精确贝叶斯推断在高维神经网络中不可行，需要近似方法。

1. MC Dropout

由Gal & Ghahramani (2016)提出，是一种简单而有效的贝叶斯近似方法。²

理论基础

Dropout可以解释为变分推断的一种形式。Dropout网络最小化变分自由能：

F (θ) \approx - n = 1 \sum N lo g p (y^{(n)} ∣ x^{(n)}, θ) + \frac{1 - π}{π} i \sum θ_{i}^{2}

MC Dropout推断

def mc_dropout_predict(model, x, num_samples=50, dropout_prob=0.5):
    """
    MC Dropout预测
    """
    model.train()  # 开启dropout
    
    predictions = []
    for _ in range(num_samples):
        with torch.no_grad():
            y = model(x)
            predictions.append(y)
    
    predictions = torch.stack(predictions)  # [num_samples, batch, output_dim]
    
    # 预测均值
    mean = predictions.mean(dim=0)
    
    # 预测方差（认知不确定性）
    variance = predictions.var(dim=0)
    
    return mean, variance, predictions

不确定性估计

def estimate_uncertainty(model, x, y_true=None, num_samples=50):
    mean, variance, predictions = mc_dropout_predict(model, x, num_samples)
    
    # 认知不确定性
    epistemic = variance
    
    # 如果需要计算测试log似然
    if y_true is not None:
        # 边缘化预测分布
        log_likelihood = torch.distributions.Normal(mean, variance.sqrt()).log_prob(y_true).mean()
        return {
            'mean': mean,
            'epistemic_uncertainty': epistemic,
            'test_log_likelihood': log_likelihood
        }
    
    return {
        'mean': mean,
        'epistemic_uncertainty': epistemic
    }

MC Dropout的局限性

近似质量：Dropout近似可能不准确
训练-推断不一致：训练时使用Dropout，测试时也必须使用
方差估计：往往低估真实不确定性

2. 深度集成（Deep Ensembles）

Lakshminarayanan et al. (2017)提出使用多个独立训练的模型来估计不确定性。

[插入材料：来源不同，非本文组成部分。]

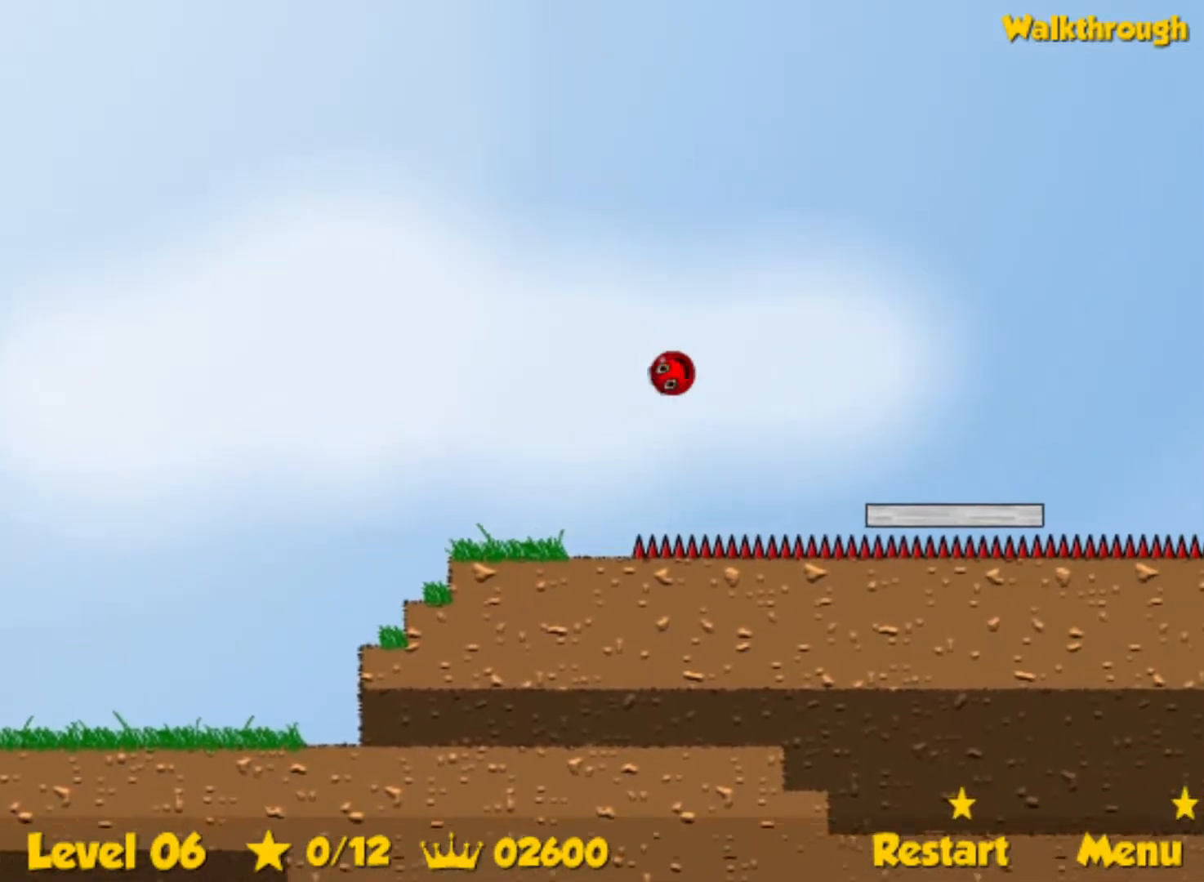
{"keys": ["left", "up"], "events": [[50, "left", "down"], [50, "right", "up"]]}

³

方法

训练 $M$ 个独立模型，每个模型初始化不同：

class EnsembleModel(nn.Module):
    def __init__(self, base_model, num_models=5):
        super().__init__()
        self.models = nn.ModuleList([
            copy.deepcopy(base_model) for _ in range(num_models)
        ])
    
    def forward(self, x):
        predictions = [model(x) for model in self.models]
        return torch.stack(predictions)
    
    def predict(self, x):
        preds = self.forward(x)  # [num_models, batch, output]
        
        mean = preds.mean(dim=0)
        variance = preds.var(dim=0)
        
        return mean, variance

不确定性分解

def ensemble_uncertainty(predictions, y_true=None):
    """
    深度集成的完整不确定性量化
    predictions: [num_models, batch_size, output_dim]
    """
    # 预测均值
    mean = predictions.mean(dim=0)
    
    # 认知不确定性（模型间方差）
    epistemic = predictions.var(dim=0)
    
    # 预测方差（加权平均）
    avg_pred_var = torch.distributions.Normal(
        predictions.mean(dim=0), 
        predictions.std(dim=0)
    ).variance
    
    # 总不确定性
    total_uncertainty = avg_pred_var + epistemic
    
    if y_true is not None:
        # 测试NLL
        nll = -torch.distributions.Normal(mean, torch.sqrt(total_uncertainty)).log_prob(y_true).mean()
        
        return {
            'mean': mean,
            'total_uncertainty': total_uncertainty,
            'epistemic': epistemic,
            'aleatoric': avg_pred_var,
            'test_nll': nll
        }
    
    return {
        'mean': mean,
        'total_uncertainty': total_uncertainty,
        'epistemic': epistemic
    }

3. 多样性诱导方法

集成效果的关键在于模型的多样性。

随机权重初始化

def train_diverse_ensembles(model_class, train_loader, num_models=5):
    ensembles = []
    for i in range(num_models):
        # 不同随机种子
        torch.manual_seed(42 + i * 17)
        torch.cuda.manual_seed(42 + i * 17)
        
        model = model_class()
        # 使用不同的初始化
        
        # 训练
        train_model(model, train_loader, epochs=100)
        ensembles.append(model)
    
    return ensembles

数据增强多样性

每个子模型使用不同的数据增强策略：

class AugmentedEnsemble:
    def __init__(self, augmentations_list):
        self.augmentations = augmentations_list
    
    def train(self, model, x, y, model_idx):
        # 对应子模型使用特定的增强
        aug = self.augmentations[model_idx]
        x_aug = aug(x)
        # 训练...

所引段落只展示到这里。